#### DATA RECORDS
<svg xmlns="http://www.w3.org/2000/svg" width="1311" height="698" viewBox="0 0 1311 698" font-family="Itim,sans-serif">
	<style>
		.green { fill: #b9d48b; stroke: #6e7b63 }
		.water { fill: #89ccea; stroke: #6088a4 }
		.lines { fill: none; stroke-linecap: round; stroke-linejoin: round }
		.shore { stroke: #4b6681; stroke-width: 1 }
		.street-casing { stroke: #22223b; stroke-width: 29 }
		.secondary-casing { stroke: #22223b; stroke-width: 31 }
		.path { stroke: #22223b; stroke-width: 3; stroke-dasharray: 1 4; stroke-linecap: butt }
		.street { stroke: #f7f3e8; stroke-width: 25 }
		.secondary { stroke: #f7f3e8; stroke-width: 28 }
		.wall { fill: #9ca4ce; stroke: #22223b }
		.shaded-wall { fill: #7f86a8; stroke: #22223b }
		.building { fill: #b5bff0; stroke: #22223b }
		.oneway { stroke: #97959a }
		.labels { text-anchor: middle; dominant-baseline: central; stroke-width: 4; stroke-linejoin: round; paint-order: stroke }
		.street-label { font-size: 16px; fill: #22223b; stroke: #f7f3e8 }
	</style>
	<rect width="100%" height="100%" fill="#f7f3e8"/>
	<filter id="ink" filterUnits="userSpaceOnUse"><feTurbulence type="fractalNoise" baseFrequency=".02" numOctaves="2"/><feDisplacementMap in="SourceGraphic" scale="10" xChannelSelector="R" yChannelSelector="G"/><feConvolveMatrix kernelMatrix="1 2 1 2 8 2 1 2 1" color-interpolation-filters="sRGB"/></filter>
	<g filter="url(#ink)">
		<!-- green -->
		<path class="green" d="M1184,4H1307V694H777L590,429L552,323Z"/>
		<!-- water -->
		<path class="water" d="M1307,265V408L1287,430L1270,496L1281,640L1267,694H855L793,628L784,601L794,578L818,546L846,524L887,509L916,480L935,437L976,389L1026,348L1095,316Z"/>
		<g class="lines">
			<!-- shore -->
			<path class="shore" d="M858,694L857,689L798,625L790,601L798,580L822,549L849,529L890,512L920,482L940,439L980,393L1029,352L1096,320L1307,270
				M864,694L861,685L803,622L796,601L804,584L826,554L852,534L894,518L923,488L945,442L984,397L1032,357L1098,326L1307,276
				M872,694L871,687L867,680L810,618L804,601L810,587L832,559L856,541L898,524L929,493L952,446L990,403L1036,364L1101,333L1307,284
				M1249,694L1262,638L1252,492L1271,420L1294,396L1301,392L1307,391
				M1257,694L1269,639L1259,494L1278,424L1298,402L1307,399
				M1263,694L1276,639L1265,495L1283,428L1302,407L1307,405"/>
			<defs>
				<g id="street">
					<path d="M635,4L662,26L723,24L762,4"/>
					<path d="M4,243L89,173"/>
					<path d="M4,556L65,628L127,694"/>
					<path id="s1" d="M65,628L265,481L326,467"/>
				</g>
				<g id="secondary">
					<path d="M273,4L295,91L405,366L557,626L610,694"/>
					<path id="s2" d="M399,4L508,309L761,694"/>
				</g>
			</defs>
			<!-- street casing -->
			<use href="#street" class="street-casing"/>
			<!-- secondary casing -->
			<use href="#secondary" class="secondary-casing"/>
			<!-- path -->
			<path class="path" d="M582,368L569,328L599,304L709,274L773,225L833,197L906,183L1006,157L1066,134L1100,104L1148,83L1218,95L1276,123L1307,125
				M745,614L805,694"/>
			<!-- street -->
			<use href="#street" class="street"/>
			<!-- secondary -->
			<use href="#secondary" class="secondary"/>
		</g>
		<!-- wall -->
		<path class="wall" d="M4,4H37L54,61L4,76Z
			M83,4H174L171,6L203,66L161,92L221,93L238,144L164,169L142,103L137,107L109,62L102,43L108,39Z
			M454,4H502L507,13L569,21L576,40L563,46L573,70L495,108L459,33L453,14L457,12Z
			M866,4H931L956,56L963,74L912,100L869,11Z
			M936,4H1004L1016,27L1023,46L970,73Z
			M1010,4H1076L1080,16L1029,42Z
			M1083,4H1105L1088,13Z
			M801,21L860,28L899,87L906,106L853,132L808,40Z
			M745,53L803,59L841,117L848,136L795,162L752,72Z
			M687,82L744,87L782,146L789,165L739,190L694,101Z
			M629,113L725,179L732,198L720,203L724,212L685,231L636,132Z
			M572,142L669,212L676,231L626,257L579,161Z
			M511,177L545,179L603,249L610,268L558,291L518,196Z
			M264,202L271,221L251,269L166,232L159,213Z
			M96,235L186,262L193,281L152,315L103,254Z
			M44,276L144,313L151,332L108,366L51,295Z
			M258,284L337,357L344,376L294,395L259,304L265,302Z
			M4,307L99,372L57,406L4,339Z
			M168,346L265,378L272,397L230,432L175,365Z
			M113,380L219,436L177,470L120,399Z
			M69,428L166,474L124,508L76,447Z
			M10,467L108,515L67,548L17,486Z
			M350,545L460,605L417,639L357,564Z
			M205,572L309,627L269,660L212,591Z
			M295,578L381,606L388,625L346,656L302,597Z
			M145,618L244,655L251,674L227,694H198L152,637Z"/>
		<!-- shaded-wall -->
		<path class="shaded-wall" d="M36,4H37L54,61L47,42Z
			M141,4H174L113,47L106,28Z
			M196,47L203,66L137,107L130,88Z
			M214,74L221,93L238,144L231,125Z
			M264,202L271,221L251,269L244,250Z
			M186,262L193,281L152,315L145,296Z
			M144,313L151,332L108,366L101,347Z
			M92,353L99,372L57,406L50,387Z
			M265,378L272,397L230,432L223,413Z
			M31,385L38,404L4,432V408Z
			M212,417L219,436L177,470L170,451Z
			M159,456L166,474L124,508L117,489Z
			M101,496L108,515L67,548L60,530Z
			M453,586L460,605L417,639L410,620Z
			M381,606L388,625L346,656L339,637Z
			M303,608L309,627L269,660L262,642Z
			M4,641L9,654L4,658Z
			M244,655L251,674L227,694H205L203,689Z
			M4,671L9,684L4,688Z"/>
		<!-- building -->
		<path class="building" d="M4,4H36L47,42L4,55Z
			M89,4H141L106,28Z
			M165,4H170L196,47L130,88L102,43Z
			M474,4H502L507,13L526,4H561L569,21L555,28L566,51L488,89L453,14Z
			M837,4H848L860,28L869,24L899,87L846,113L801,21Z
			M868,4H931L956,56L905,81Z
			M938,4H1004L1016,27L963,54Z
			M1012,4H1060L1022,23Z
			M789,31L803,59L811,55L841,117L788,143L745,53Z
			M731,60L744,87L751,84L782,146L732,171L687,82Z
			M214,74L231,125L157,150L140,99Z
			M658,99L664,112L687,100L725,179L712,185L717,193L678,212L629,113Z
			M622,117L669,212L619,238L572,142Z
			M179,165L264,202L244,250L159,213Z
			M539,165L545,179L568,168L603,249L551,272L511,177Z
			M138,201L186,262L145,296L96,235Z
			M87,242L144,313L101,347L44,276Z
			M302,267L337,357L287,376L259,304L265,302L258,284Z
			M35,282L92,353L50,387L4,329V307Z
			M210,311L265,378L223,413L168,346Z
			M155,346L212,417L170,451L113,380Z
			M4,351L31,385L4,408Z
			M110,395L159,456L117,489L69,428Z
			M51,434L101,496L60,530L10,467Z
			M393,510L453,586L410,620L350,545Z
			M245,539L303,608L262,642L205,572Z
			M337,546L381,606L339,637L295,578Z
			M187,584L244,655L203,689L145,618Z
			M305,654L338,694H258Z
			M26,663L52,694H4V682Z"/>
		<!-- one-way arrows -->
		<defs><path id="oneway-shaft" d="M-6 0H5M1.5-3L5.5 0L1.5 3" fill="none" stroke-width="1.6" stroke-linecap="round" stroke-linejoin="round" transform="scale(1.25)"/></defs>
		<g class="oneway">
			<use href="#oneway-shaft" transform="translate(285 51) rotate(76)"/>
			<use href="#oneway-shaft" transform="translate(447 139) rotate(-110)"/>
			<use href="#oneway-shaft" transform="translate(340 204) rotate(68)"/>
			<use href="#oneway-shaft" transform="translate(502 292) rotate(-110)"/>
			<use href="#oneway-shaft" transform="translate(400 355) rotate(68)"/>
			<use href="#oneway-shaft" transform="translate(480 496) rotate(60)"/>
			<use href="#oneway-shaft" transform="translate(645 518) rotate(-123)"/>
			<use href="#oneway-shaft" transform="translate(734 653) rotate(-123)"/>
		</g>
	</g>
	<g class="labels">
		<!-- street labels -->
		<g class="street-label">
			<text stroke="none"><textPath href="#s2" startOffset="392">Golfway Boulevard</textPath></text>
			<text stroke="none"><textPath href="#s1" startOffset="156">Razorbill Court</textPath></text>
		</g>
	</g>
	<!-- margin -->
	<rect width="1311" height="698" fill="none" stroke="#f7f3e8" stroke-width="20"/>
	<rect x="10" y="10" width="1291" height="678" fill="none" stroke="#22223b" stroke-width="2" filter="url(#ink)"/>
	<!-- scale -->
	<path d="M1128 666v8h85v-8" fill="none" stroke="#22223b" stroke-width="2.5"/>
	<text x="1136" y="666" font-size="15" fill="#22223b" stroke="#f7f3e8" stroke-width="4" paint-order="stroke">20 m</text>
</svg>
########
GOAL OF THE EXERCISE:
When a line in the data contains "lines", return it as written.

RESULT OF THE EXERCISE:
		.lines { fill: none; stroke-linecap: round; stroke-linejoin: round }
		<g class="lines">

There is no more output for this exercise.